** TRY IT **
From the items below, pull out every line from the one containing "Add to my calendar" down to the one containing "Sign up for our Newsletter", including both of those lines. Copy them word for word and leave the pictures out.

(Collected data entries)
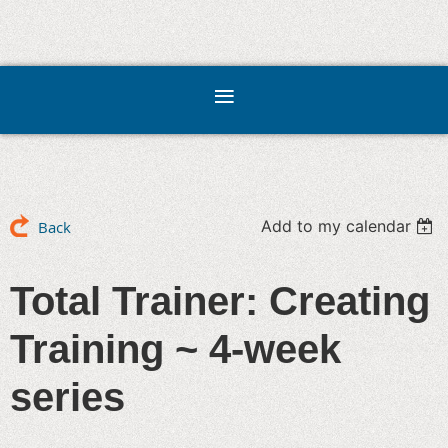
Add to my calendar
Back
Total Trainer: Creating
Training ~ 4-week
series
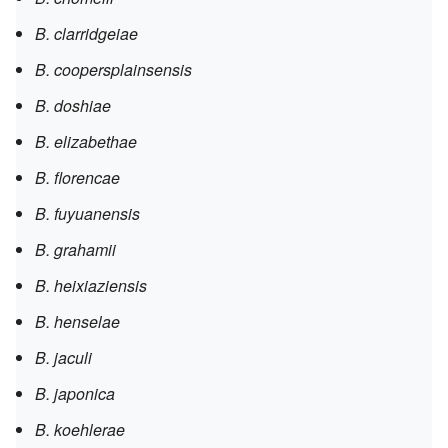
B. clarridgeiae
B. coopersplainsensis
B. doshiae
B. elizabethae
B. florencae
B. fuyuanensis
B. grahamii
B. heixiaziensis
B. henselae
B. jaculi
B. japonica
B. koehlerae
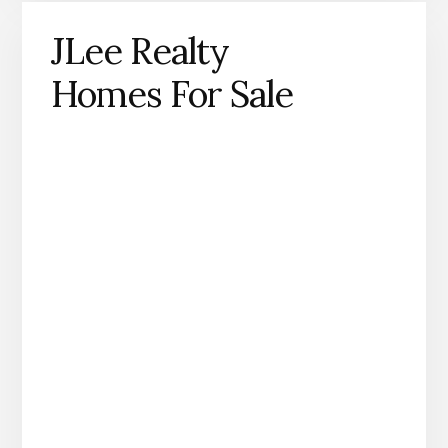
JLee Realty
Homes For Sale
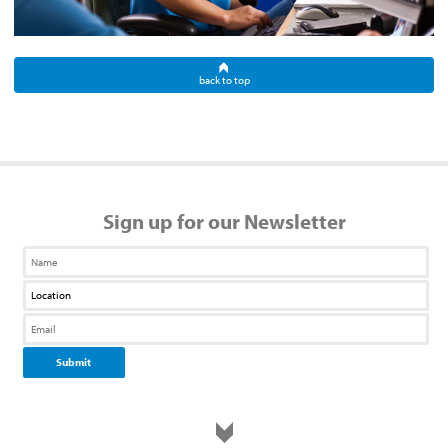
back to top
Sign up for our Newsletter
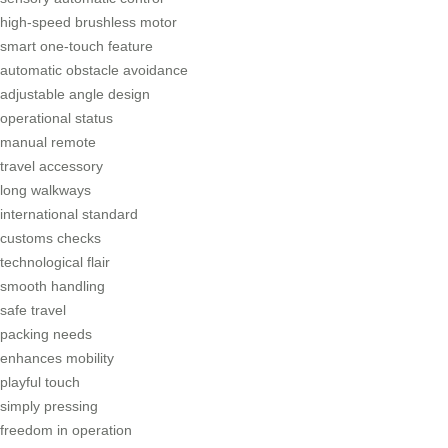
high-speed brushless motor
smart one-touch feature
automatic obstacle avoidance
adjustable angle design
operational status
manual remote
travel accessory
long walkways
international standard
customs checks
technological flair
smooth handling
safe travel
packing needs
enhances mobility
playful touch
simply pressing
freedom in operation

==

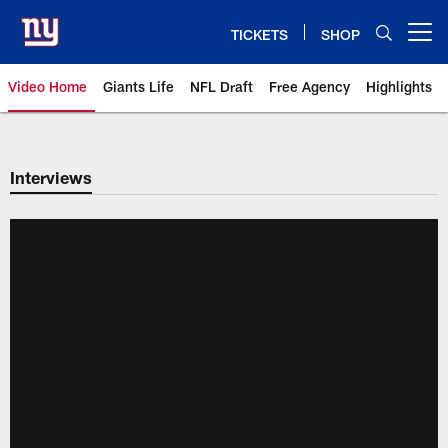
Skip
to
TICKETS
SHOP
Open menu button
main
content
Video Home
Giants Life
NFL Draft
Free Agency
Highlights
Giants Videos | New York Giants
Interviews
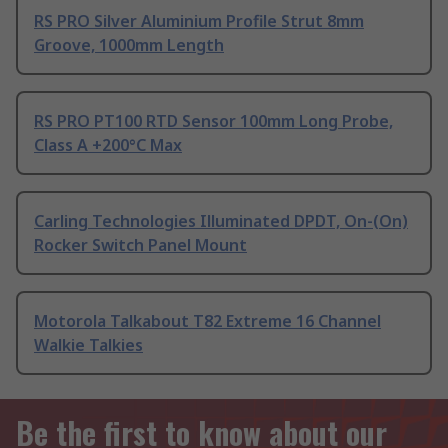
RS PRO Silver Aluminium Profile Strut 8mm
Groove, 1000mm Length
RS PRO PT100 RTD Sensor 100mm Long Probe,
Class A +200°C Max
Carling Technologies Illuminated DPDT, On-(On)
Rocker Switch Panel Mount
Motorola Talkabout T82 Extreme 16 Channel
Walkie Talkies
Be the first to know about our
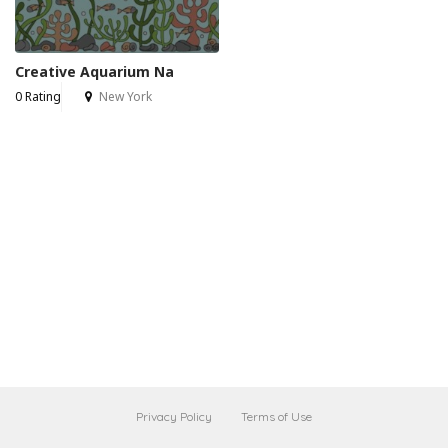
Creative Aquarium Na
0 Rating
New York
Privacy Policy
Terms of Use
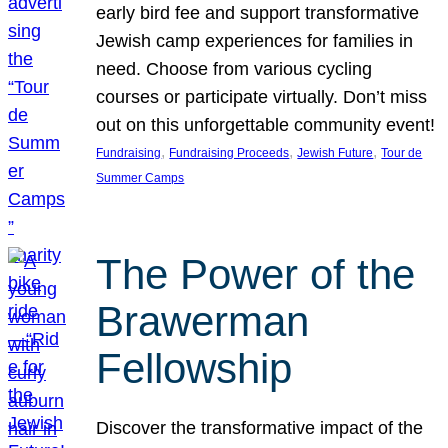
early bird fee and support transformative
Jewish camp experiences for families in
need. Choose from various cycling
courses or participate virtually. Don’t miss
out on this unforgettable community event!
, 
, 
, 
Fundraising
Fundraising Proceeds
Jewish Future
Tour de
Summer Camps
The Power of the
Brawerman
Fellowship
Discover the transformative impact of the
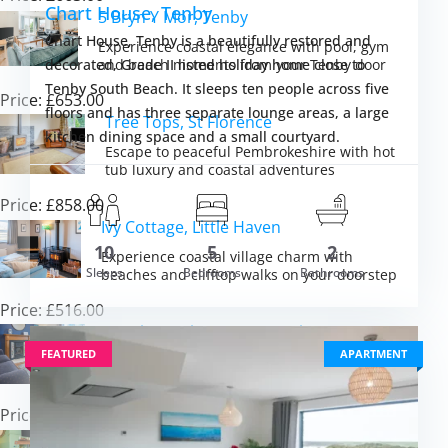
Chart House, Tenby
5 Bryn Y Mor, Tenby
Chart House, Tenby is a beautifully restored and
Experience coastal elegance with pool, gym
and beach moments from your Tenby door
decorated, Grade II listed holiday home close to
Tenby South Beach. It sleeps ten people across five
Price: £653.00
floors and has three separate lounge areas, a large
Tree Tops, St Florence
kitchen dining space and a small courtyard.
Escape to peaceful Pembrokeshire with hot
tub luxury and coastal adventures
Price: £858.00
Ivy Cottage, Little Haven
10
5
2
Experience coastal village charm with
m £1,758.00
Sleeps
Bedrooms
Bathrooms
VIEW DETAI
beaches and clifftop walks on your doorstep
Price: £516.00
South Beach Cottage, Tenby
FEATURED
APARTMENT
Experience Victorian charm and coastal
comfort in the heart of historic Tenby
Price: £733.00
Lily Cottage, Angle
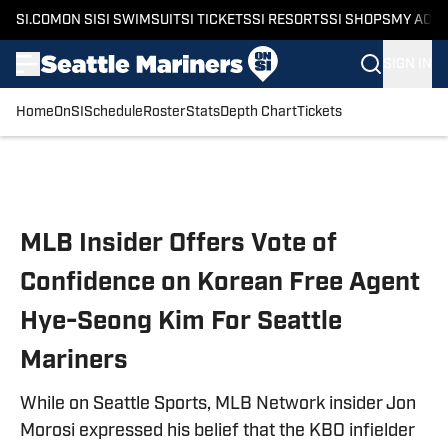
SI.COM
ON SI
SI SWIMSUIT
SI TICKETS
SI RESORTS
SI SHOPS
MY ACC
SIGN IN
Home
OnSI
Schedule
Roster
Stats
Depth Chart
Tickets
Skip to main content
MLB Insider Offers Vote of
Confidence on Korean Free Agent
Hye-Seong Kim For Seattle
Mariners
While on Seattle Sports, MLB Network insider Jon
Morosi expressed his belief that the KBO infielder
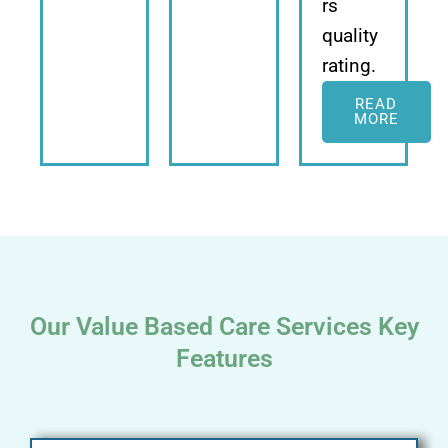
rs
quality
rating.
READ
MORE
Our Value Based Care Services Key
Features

---

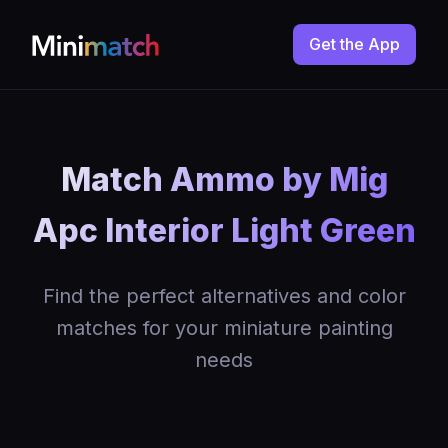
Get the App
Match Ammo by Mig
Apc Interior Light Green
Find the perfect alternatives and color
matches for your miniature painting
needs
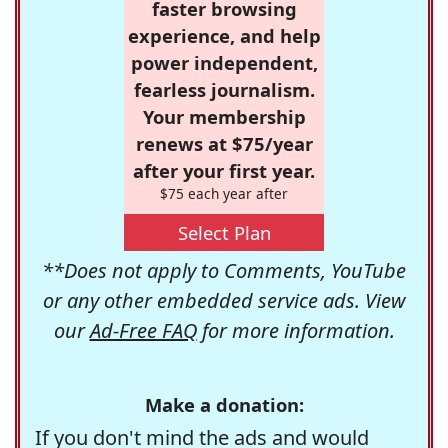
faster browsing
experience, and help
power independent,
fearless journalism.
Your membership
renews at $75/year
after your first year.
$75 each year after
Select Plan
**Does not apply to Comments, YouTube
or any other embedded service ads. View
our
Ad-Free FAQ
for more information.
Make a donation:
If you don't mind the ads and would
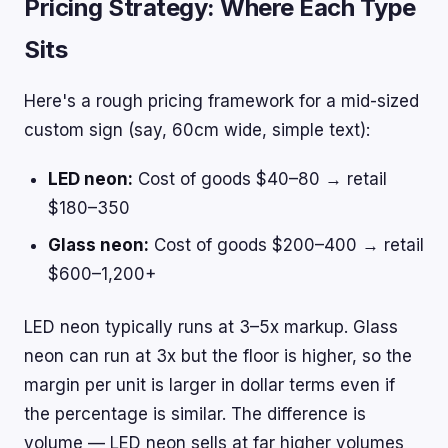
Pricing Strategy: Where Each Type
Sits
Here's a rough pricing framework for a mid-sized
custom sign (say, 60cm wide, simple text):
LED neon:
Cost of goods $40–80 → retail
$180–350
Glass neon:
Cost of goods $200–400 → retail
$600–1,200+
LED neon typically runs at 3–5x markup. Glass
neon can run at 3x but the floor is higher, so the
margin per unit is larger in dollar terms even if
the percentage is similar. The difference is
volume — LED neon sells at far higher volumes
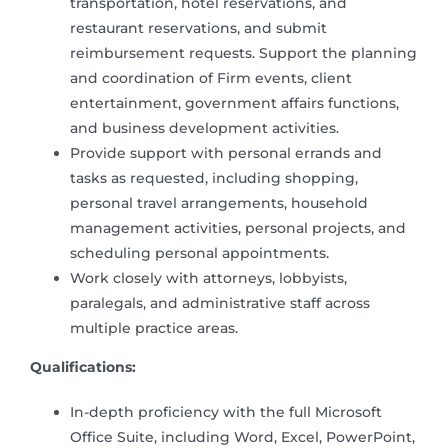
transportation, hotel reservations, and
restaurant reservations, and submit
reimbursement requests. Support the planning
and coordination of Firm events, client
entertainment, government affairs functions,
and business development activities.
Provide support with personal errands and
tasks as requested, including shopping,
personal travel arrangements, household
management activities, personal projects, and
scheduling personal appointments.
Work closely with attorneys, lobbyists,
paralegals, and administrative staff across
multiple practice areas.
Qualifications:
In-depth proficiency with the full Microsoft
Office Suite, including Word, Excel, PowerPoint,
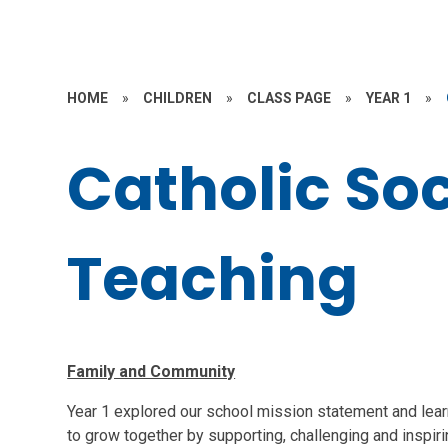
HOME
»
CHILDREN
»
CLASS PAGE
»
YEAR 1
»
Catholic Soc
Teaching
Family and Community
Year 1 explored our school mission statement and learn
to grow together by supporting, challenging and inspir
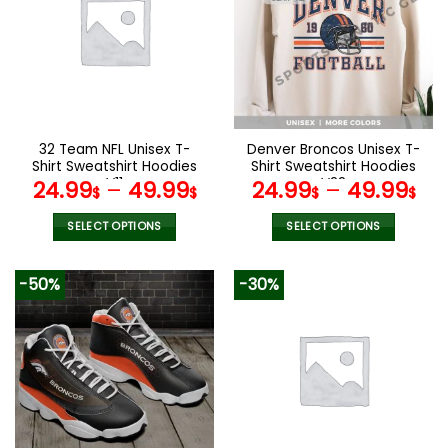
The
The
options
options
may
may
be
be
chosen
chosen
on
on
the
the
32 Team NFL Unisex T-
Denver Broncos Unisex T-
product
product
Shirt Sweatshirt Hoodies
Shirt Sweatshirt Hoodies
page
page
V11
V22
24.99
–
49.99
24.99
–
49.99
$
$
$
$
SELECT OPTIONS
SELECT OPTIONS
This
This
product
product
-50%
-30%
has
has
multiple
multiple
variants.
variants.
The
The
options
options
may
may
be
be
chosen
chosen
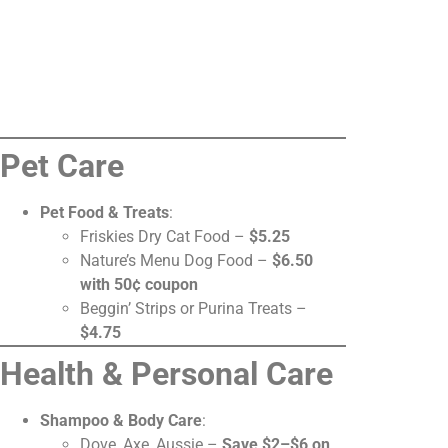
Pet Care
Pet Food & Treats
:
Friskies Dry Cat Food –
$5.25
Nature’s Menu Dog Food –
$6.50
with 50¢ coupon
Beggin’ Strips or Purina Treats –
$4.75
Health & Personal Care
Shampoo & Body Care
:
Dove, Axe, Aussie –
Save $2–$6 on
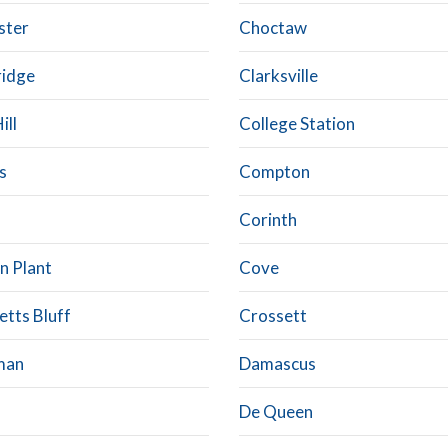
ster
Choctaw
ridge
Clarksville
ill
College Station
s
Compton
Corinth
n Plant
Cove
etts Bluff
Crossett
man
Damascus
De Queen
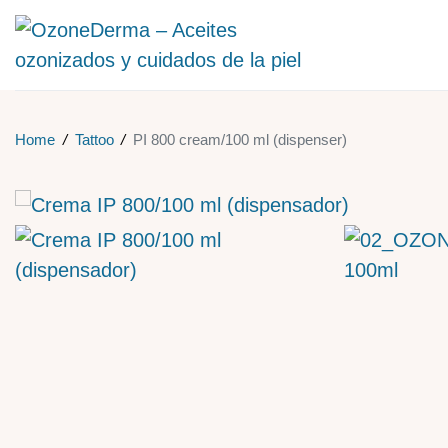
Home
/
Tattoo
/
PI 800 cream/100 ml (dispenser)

** EXERCISE RESPONSE **
Add to my calendar
Back
Total Trainer: Creating
Training ~ 4-week
series
B. clarridgeiae
B. coopersplainsensis
B. doshiae
B. elizabethae
B. florencae
B. fuyuanensis
B. grahamii
B. heixiaziensis
B. henselae
B. jaculi
B. japonica
B. koehlerae
JLee Realty
Homes For Sale
back to top
Sign up for our Newsletter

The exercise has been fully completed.